The focus here is primarily on testing. While there might be a bit of development work to fix a bug that is discovered, the focus here is primarily on vetting that the proposed release does not contain any notable regressions.

By having multiple parties, each running the candidate build through their own workflow, the odds are greatly improved that we'll catch any serious issues. Of course, this could be done by a dedicated QA team. But the odds of putting that together is small so we must make do.

I'd love if the Internet Archive (IA) was party to this or even took over leading it. But, they aren't essential. It is perfectly feasible to alter the "group ID" and release a version under another "flag", as it were, if IA proves uninterested.

Again, to be clear, this is not an effort to set up a development effort around Heritrix, like the IIPC did for OpenWayback. This is just focused on getting regular stable builds released based on the latest code.

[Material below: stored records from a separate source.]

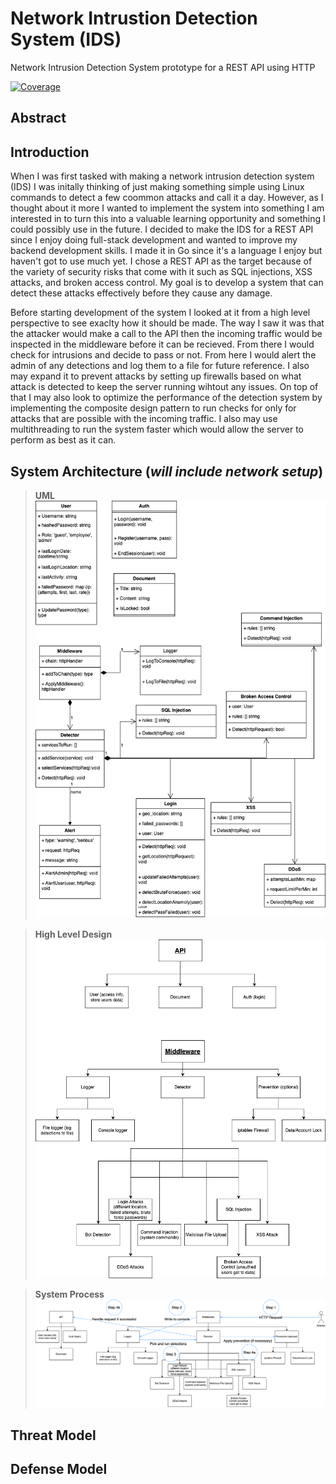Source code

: # Network Intrustion Detection System (IDS)

Network Intrusion Detection System prototype for a REST API using HTTP

[![Coverage](https://img.shields.io/badge/Coverage-71.7%25-yellow)](https://github.com/AliBa1/server-ids/actions)

## Abstract

## Introduction

When I was first tasked with making a network intrusion detection system (IDS)
I was initally thinking of just making something simple using Linux commands
to detect a few coommon attacks and call it a day. However, as I thought about it
more I wanted to implement the system into something I am interested in to turn this into
a valuable learning opportunity and something I could possibly use in the future. I
decided to make the IDS for a REST API since I enjoy doing full-stack development
and wanted to improve my backend development skills. I made it in Go since it's a language
I enjoy but haven't got to use much yet. I chose a REST API as the target because of the variety
of security risks that come with it such as SQL injections, XSS attacks, and broken access control.
My goal is to develop a system that can detect these attacks effectively before they cause any damage.

Before starting development of the system I looked at it from a high level perspective
to see exaclty how it should be made. The way I saw it was that the attacker would make a call to the
API then the incoming traffic would be inspected in the middleware before it can be recieved.
From there I would check for intrusions and decide to pass or not. From here I would alert the admin of any
detections and log them to a file for future reference. I also may expand it to prevent attacks by setting up
firewalls based on what attack is detected to keep the server running wihtout any issues.
On top of that I may also look to optimize the performance of the detection system by implementing the
composite design pattern to run checks for only for attacks that are possible with the incoming traffic.
I also may use multithreading to run the system faster which would allow the server to perform as best as it can.

## System Architecture (_will include network setup_)

> **UML** <br> ![UML for the system code](images/Server%20IDS%20UML.drawio.png)

> **High Level Design** ![UML for the system code](images/Server%20IDS%20High%20Level.png)

> **System Process** ![UML for the system code](images/Server%20IDS%20High%20Level%20Complete.png)

## Threat Model

## Defense Model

Period.

Sign up

If the above sounds good and you'd like to participate, by all means get in touch. In comments below, on Twitter or e-mail.

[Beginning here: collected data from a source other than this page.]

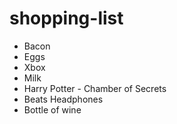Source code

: # shopping-list

- Bacon
- Eggs
- Xbox
- Milk
- Harry Potter - Chamber of Secrets
- Beats Headphones
- Bottle of wine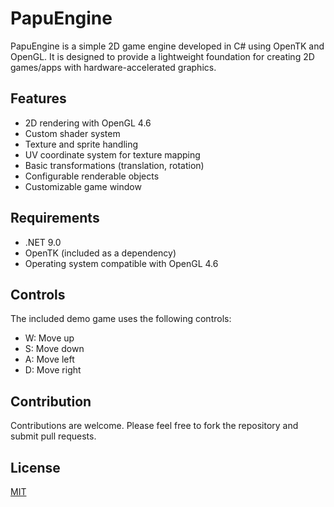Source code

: # PapuEngine

PapuEngine is a simple 2D game engine developed in C# using OpenTK and OpenGL. It is designed to provide a lightweight foundation for creating 2D games/apps with hardware-accelerated graphics.


## Features

- 2D rendering with OpenGL 4.6
- Custom shader system
- Texture and sprite handling
- UV coordinate system for texture mapping
- Basic transformations (translation, rotation)
- Configurable renderable objects
- Customizable game window

## Requirements

- .NET 9.0
- OpenTK (included as a dependency)
- Operating system compatible with OpenGL 4.6

## Controls

The included demo game uses the following controls:
- W: Move up
- S: Move down
- A: Move left
- D: Move right

## Contribution

Contributions are welcome. Please feel free to fork the repository and submit pull requests.

## License

[MIT](https://opensource.org/licenses/MIT)
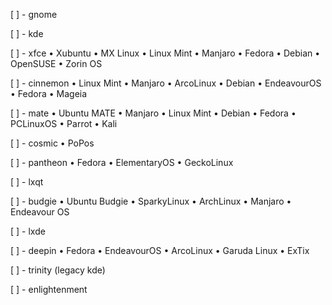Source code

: [ ] - gnome

[ ] - kde

[ ] - xfce
• Xubuntu
• MX Linux
• Linux Mint
• Manjaro
• Fedora
• Debian
• OpenSUSE
• Zorin OS

[ ] - cinnemon
• Linux Mint
• Manjaro
• ArcoLinux
• Debian
• EndeavourOS
• Fedora
• Mageia

[ ] - mate
• Ubuntu MATE
• Manjaro
• Linux Mint
• Debian
• Fedora
• PCLinuxOS
• Parrot
• Kali

[ ] - cosmic
• PoPos

[ ] - pantheon
• Fedora
• ElementaryOS
• GeckoLinux

[ ] - lxqt

[ ] - budgie
• Ubuntu Budgie
• SparkyLinux
• ArchLinux
• Manjaro
• Endeavour OS

[ ] - lxde

[ ] - deepin
• Fedora
• EndeavourOS
• ArcoLinux
• Garuda Linux
• ExTix

[ ] - trinity (legacy kde)

[ ] - enlightenment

At minimum you must be willing to do the following once or twice a year:

Download a specific build of Heritrix
Run crawls with said build that match your production crawls
Evaluate those crawls, looking for abnormalities and errors compared to your usual crawls

A fair amount of experience with running Heritrix is clearly needed.

Report you results

Ideally, in a manner that allows issues you uncover to be reproduced

Doing all of this during a coordinated time frame, probably spanning about two weeks.

Better still if you are willing to look into the causes of any problems you discover.

Help with admin tasks, such as pushing releases etc. would also be welcome.

At the moment, this is nothing more than an idea and a blog post. Your responses will determine if it ever amounts to anything more.

September 4, 2015

How big is your web archive?

How big is your web archive? I don't want you to actually answer that question. What I'm interested in is, when you read that question, what metric jumped into your head?

I remember long discussions on web archive metrics when I was first starting in this field, over 10 years ago. Most vividly I remember the discussion on what constitutes a "document".

Ultimately, nothing much came of any of those discussions. We are mostly left talking about number of URL "captures" and bytes stored (3.17 billion and 64 TiB, by the way). Yet these don't really convey all that much, at least not without additional context.

Another approach is to talk about websites (or seeds/hosts) captured. That still leaves you with a complicated dataset. How many crawls? How many URL per site? Etc.

Nicholas Taylor (of Stanford University Libraries) recently shared some slides on this subject, that I found quite interesting and revived this topic in my mind.

It can be a very frustrating exercise to communicate the qualities of your web archive. If Internet Archive has 434 billion web pages and I only have 3.17 billion does that make IA's collection 137 times better?

I imagine anyone who's reading this knows that that isn't how things work. If you are after world wide coverage, IA's collection is infinitely better than mine. Conversely, for Icelandic material, the Icelandic web archive is vastly deeper than IA's.

We are, therefore, left writing lengthy reports. Detailing number of seeds/sites, URLs crawled, frequency of crawling etc. Not only does this make it hard to explain to others how good (or not good as the case may be) our web archive is. It makes it very difficult to judge it against other archives.

To put it bluntly, it leaves us guessing at just how "good" our archive is.

To be fair, we are not guessing blindly. Experience (either first hand or learned from others) provides useful yardsticks and rules of thumb. If we have resources for some data mining and quality assurance, those guesses get much better.

But it sure would be nice to have some handy metrics. I fear, however, that this isn't to be.